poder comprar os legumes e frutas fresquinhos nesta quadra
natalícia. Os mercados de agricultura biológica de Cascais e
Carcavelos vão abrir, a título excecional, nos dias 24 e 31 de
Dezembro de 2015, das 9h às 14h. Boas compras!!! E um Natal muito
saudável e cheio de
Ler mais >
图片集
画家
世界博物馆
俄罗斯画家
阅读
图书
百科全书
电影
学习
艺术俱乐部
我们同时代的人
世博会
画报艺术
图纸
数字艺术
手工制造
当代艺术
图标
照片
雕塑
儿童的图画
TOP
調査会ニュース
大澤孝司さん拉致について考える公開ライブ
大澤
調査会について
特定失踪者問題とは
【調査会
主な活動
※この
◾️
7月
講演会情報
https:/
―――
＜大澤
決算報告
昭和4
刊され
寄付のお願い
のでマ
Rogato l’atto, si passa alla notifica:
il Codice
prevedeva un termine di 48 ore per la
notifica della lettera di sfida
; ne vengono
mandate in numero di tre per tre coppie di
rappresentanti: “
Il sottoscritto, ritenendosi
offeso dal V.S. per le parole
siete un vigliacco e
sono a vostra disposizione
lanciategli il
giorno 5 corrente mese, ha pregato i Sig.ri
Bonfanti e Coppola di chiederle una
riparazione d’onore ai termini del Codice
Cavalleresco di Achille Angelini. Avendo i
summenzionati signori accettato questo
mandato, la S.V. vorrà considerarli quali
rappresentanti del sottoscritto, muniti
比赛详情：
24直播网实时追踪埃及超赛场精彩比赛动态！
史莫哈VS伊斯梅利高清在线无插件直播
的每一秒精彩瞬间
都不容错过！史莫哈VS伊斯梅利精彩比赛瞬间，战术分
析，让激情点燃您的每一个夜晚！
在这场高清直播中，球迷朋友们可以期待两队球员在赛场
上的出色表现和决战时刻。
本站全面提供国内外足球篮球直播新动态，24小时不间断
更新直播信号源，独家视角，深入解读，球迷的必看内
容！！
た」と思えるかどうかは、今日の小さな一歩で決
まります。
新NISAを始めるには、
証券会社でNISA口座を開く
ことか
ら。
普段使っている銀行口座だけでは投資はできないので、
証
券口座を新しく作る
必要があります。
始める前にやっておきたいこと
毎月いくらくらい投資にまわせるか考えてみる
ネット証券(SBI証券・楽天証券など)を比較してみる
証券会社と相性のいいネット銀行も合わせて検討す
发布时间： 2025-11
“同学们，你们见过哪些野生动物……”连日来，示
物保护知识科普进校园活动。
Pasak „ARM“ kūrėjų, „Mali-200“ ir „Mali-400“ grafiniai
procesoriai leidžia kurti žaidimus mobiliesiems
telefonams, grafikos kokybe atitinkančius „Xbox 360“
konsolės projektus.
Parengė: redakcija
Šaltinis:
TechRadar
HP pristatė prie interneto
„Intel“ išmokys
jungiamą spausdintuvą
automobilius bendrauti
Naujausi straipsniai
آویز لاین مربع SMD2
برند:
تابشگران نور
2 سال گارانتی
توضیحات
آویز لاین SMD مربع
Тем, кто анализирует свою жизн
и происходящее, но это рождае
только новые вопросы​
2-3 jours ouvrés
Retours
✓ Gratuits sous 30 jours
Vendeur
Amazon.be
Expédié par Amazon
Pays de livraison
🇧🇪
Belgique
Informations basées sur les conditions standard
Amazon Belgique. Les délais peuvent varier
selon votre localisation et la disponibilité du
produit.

- - -

What the task asks - From the entries, copy every line in which the string "sottoscritto" can be found.

Result of the exercise -
Il sottoscritto, ritenendosi
rappresentanti del sottoscritto, muniti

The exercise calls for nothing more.